··· Records shown ···

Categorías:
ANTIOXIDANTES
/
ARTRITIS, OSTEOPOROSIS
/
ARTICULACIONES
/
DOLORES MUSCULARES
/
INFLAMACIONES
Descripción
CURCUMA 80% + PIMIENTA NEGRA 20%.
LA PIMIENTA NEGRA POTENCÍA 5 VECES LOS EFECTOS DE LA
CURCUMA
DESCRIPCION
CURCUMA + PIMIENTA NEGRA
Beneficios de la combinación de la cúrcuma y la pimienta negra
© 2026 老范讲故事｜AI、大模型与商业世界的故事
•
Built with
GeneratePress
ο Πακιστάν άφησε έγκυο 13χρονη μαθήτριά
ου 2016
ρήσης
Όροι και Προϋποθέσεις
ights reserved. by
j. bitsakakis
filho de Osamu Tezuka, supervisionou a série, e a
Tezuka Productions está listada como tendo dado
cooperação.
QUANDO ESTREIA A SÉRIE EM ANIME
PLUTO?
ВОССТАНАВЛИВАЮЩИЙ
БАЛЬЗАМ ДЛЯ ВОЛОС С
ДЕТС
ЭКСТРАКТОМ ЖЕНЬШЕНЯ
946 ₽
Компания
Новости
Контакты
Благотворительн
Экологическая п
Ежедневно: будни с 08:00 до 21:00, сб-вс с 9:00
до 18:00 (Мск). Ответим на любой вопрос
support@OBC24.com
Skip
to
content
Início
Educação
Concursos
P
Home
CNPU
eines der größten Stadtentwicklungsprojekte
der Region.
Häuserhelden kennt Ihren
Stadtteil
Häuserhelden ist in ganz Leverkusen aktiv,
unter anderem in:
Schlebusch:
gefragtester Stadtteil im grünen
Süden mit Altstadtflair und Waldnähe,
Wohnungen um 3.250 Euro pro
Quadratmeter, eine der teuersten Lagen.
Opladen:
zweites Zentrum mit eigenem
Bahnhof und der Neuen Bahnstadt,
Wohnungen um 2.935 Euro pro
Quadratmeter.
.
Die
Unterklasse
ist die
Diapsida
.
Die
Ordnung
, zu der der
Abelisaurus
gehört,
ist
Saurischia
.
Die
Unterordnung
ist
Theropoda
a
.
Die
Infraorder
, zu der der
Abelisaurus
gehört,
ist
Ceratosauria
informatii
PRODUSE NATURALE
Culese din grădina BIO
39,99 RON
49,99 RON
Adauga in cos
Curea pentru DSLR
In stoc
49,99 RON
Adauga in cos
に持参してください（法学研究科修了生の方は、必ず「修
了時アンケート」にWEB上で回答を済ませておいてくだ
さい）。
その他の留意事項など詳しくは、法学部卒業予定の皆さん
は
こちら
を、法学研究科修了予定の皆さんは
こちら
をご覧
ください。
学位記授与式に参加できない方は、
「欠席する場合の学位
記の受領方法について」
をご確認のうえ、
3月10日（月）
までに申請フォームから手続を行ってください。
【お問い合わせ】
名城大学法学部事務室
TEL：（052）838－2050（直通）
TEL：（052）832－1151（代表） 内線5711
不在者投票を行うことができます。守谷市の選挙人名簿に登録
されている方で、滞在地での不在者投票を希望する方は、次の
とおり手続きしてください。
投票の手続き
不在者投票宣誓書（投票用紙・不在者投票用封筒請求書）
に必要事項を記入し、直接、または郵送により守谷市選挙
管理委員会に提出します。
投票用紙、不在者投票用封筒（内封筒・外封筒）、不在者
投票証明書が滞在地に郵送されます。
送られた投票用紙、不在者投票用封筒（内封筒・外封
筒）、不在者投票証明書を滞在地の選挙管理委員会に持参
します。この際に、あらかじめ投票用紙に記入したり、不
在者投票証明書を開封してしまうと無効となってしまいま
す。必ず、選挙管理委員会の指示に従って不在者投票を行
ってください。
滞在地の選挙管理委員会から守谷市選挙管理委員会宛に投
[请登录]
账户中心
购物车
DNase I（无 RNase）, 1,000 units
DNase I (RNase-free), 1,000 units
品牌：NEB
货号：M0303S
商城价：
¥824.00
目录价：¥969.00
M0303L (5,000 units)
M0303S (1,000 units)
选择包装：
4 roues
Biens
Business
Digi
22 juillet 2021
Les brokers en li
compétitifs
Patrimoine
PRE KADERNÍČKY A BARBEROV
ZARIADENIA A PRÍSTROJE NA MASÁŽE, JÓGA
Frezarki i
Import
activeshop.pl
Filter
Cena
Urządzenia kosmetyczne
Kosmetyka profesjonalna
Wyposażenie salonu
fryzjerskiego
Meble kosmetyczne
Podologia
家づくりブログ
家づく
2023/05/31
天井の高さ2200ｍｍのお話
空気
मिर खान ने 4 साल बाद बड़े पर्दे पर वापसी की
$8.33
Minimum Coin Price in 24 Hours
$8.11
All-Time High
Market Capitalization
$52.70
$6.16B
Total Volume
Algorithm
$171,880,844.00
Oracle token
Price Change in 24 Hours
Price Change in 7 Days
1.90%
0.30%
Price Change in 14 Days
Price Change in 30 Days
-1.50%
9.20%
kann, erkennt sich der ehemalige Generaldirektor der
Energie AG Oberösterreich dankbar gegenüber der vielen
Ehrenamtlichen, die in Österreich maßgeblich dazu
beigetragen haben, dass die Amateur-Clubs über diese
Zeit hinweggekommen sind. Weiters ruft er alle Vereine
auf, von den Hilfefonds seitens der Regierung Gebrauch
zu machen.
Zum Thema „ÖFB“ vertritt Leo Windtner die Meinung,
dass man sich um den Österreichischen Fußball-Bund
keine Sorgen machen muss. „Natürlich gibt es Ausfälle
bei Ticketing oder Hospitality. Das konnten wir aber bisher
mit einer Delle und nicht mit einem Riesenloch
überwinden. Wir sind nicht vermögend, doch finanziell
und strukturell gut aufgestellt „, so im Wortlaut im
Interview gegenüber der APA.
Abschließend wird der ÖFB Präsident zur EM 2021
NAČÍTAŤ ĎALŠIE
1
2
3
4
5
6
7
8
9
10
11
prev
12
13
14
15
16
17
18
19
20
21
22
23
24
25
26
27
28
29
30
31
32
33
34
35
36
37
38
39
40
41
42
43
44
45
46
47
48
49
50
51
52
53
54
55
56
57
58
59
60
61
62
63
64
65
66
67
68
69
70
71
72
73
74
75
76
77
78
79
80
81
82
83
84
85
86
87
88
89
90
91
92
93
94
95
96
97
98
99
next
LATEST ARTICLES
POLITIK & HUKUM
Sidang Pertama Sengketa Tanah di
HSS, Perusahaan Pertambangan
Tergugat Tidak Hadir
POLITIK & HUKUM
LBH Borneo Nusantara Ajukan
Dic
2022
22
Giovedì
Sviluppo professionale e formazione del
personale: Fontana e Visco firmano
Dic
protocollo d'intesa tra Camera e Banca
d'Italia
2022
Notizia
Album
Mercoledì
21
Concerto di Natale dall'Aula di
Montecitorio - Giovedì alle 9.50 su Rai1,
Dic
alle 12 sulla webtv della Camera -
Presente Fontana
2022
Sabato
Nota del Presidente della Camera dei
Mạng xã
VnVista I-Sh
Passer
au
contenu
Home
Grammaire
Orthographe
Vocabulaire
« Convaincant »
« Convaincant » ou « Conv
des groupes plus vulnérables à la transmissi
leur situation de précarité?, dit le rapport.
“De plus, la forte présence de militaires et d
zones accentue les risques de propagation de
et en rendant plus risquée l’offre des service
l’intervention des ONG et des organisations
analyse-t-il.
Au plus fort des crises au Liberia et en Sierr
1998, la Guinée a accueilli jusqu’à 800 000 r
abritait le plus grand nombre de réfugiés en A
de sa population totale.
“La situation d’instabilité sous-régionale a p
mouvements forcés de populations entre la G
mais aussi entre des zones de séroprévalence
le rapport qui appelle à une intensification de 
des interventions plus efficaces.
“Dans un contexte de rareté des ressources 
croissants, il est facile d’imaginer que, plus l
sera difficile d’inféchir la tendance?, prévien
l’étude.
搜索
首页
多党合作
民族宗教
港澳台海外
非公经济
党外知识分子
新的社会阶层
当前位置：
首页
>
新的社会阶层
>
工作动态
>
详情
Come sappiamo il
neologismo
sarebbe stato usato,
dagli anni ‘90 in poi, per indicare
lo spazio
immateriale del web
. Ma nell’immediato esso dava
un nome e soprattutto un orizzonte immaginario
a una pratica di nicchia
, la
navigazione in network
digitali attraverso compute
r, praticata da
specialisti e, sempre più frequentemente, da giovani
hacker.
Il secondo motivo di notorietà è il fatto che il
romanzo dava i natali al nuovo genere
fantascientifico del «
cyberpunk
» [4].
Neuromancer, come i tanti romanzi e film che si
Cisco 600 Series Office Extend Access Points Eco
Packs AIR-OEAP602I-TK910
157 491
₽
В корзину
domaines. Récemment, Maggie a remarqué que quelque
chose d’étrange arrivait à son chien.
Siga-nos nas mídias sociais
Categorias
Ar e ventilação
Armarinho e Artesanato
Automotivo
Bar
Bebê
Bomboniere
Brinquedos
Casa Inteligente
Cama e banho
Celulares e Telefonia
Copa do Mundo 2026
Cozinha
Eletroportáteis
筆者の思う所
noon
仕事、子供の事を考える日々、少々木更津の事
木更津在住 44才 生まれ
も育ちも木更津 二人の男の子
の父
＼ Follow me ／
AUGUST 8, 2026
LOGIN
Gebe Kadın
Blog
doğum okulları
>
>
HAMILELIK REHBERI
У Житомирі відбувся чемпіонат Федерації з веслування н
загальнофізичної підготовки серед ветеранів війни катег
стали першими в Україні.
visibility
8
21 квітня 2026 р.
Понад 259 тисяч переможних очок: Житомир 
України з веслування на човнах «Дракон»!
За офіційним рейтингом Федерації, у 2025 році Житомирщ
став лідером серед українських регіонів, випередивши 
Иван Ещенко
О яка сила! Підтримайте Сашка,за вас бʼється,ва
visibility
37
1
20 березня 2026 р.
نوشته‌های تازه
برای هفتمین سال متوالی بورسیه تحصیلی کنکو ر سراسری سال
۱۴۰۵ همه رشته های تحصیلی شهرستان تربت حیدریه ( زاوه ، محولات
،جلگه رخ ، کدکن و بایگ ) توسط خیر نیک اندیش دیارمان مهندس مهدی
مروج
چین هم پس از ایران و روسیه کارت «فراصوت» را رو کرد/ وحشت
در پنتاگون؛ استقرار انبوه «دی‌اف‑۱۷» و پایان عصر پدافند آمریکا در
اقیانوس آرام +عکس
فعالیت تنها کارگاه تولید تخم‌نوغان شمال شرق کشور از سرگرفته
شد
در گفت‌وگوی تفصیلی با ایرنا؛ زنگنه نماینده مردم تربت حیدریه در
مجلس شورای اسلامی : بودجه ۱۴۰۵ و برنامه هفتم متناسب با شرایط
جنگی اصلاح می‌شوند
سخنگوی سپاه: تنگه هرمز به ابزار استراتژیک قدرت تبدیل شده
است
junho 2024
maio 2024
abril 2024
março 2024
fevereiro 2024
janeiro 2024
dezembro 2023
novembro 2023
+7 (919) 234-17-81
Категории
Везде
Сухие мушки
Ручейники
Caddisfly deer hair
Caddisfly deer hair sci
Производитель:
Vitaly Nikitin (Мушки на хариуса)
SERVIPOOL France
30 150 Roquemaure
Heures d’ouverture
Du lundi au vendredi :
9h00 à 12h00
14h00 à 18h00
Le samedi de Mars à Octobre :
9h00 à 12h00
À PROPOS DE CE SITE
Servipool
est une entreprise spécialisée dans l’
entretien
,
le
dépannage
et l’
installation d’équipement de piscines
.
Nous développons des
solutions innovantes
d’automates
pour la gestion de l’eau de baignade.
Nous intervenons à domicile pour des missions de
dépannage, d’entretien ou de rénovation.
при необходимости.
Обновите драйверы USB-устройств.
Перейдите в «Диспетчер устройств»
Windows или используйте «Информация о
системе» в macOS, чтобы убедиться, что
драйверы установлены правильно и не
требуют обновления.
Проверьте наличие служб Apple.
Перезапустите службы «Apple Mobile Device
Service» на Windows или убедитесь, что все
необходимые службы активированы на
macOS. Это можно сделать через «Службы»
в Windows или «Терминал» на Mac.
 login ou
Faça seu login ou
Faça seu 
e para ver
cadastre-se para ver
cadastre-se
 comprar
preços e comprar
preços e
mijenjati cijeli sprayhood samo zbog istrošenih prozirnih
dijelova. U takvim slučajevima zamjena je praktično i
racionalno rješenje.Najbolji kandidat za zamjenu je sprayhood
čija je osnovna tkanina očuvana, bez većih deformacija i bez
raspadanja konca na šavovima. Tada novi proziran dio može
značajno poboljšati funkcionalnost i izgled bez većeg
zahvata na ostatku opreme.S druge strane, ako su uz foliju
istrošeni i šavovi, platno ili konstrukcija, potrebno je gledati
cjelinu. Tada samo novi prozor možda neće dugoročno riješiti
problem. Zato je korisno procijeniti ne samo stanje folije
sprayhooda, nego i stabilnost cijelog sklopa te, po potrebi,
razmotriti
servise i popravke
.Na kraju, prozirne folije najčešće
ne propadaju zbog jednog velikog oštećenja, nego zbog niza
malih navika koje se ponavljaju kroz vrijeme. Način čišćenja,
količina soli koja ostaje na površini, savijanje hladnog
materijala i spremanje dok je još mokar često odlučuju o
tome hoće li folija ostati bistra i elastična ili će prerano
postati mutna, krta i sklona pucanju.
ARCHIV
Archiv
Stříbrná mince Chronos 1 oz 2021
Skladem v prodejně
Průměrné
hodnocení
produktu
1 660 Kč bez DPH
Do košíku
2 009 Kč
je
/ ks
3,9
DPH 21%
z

···

### Brief
Here the job is to output the lines from the start of the material through the line with "GeneratePress", inclusive, exactly and with nothing else.

### Exercise output
Categorías:
ANTIOXIDANTES
/
ARTRITIS, OSTEOPOROSIS
/
ARTICULACIONES
/
DOLORES MUSCULARES
/
INFLAMACIONES
Descripción
CURCUMA 80% + PIMIENTA NEGRA 20%.
LA PIMIENTA NEGRA POTENCÍA 5 VECES LOS EFECTOS DE LA
CURCUMA
DESCRIPCION
CURCUMA + PIMIENTA NEGRA
Beneficios de la combinación de la cúrcuma y la pimienta negra
© 2026 老范讲故事｜AI、大模型与商业世界的故事
•
Built with
GeneratePress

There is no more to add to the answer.